La directrice générale de l’UNESCO a condamné le vote du Conseil exécutif sur la Vieille Ville de Jérusalem et ses remparts

Par Sciences Et Avenir – Bernadette ARNAUD


La directrice générale de l’UNESCO, Irina Bokova, a condamné le vote du Conseil exécutif de l’Agence onusienne sur la Vieille Ville de Jérusalem et ses remparts.

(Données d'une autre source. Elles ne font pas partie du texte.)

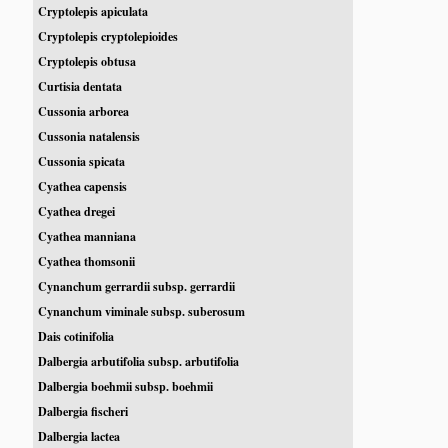
Cryptolepis apiculata
Cryptolepis cryptolepioides
Cryptolepis obtusa
Curtisia dentata
Cussonia arborea
Cussonia natalensis
Cussonia spicata
Cyathea capensis
Cyathea dregei
Cyathea manniana
Cyathea thomsonii
Cynanchum gerrardii subsp. gerrardii
Cynanchum viminale subsp. suberosum
Dais cotinifolia
Dalbergia arbutifolia subsp. arbutifolia
Dalbergia boehmii subsp. boehmii
Dalbergia fischeri
Dalbergia lactea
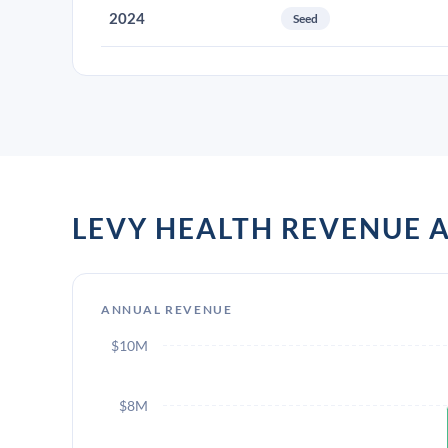
2024
Seed
LEVY HEALTH REVENUE
ANNUAL REVENUE
$10M
$8M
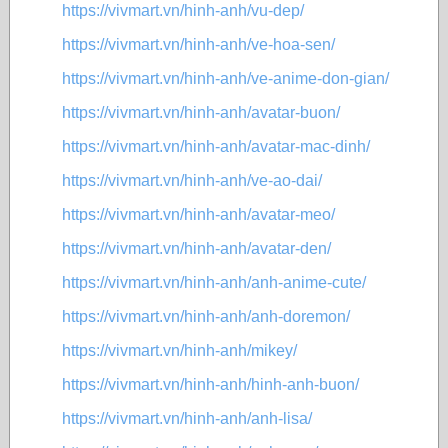
https://vivmart.vn/hinh-anh/vu-dep/
https://vivmart.vn/hinh-anh/ve-hoa-sen/
https://vivmart.vn/hinh-anh/ve-anime-don-gian/
https://vivmart.vn/hinh-anh/avatar-buon/
https://vivmart.vn/hinh-anh/avatar-mac-dinh/
https://vivmart.vn/hinh-anh/ve-ao-dai/
https://vivmart.vn/hinh-anh/avatar-meo/
https://vivmart.vn/hinh-anh/avatar-den/
https://vivmart.vn/hinh-anh/anh-anime-cute/
https://vivmart.vn/hinh-anh/anh-doremon/
https://vivmart.vn/hinh-anh/mikey/
https://vivmart.vn/hinh-anh/hinh-anh-buon/
https://vivmart.vn/hinh-anh/anh-lisa/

CRISE MAJEURE. L’Etat israélien a annoncé avoir rompu tout lien avec l’Unesco, l’organisation des Nations unies pour la culture, à la suite du vote de deux projets de résolution concernant les lieux saints situés à Jérusalem-Est. L’Etat hébreu dirigé par le Premier ministre israélien, Benjamin Netanyahu, estime en effet que ces textes nient le lien historique existant entre les Juifs et la ville de Jérusalem. Soumis par sept pays arabes, les deux projets visés ont été adoptés en commission jeudi 13 octobre 2016 avec 24 voix pour, six contre (dont les Etats-Unis) et 28 abstentions (dont la France) et concernent la partie de la ville où se trouve l’un des plus important lieu saint de la Bible, également troisième lieu saint de l’Islam. L’Etat hébreu s’indigne que l’esplanade des Mosquées n’y soit jamais désignée sous l’appellation juive de « mont du Temple » et que le parvis du mur des Lamentations soit nommé uniquement par son nom arabe (al-Buraq) ou « mur Occidental » écrit lui, entre guillemets. Selon le quotidien La Croix, ces textes auraient pour vocation de « dénoncer les empiétements israéliens sur l’autorité de la Jordanie – qui par un héritage historique, administre l’esplanade – et conduisent à des restrictions d’accès aux fidèles musulmans« . La réaction de l’état hébreu a contraint Irina Bokova, la directrice de l’Unesco, à réagir le 14 octobre 2016 en condamnant officiellement les termes de ces résolutions.


 

« Dans ce microcosme de notre diversité spirituelle, des peuples différents fréquentent les mêmes lieux, parfois sous des noms différents. La reconnaissance, l’usage et le respect de ces noms sont essentiels. », a-t-elle tenu à préciser. Dans un autre communiqué, elle a également assuré que « nier, occulter ou vouloir effacer l’une ou l’autre des traditions juive, chrétienne ou musulmane revient à mettre en péril l’intégrité du site« . De son côté, le diplomate allemand Michael Worbs, président du Conseil exécutif de l’Unesco, a lui aussi rappelé dans un entretien donné à The Times of Israel, que la Vieille Ville de Jérusalem et ses remparts avaient été inscrits au patrimoine mondial de l’UNESCOen 1982, en tant que site sacré à valeur universelle pour les trois monothéismes (Judaïsme, Christianisme et Islam). Et qu’il ne saurait être question de remettre en cause cette diversité et coexistence religieuse et culturelle. Ces résolutions devraient être soumises à une éventuelle adoption définitive mardi 18 octobre lors d’une séance réunissant les 58 Etats-membres du Conseil exécutif de l’Unesco.

Cette crise n’est pas la seule que doit affronter l’Unesco. Le Japon, un des plus gros bailleurs de fonds de l’organisation internationale – avec une contribution annuelle de 38 millions d’euros – a annoncé par la voie de son ministre des Affaires étrangères, Fumio Kishida, qu’il ne paierait pas sa part de financement pour protester contre une décision prise en 2015. L’Unesco a en effet inscrit dans son Registre de la mémoire du monde des documents faisant référence aux atrocités commises en Chine en 1937 par l’armée impériale nippone, notamment l’épisode connu sous le nom de « massacre de Nankin ». Ce que le Japon a vivement déploré.